Stored data:
--------------------------------

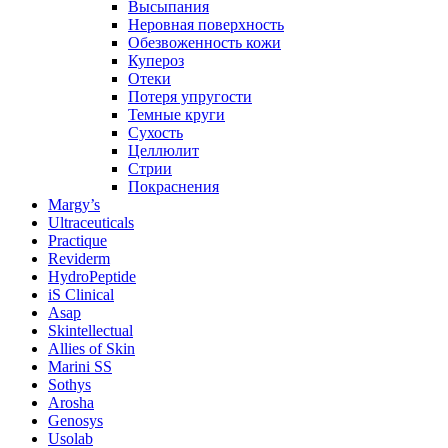
Высыпания
Неровная поверхность
Обезвоженность кожи
Купероз
Отеки
Потеря упругости
Темные круги
Сухость
Целлюлит
Стрии
Покраснения
Margy’s
Ultraceuticals
Practique
Reviderm
HydroPeptide
iS Clinical
Asap
Skintellectual
Allies of Skin
Marini SS
Sothys
Arosha
Genosys
Usolab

--------------------------------

Task details:
Each record above needs to be transcribed word for word, with its pictures omitted.

Worked solution:
Высыпания
Неровная поверхность
Обезвоженность кожи
Купероз
Отеки
Потеря упругости
Темные круги
Сухость
Целлюлит
Стрии
Покраснения
Margy’s
Ultraceuticals
Practique
Reviderm
HydroPeptide
iS Clinical
Asap
Skintellectual
Allies of Skin
Marini SS
Sothys
Arosha
Genosys
Usolab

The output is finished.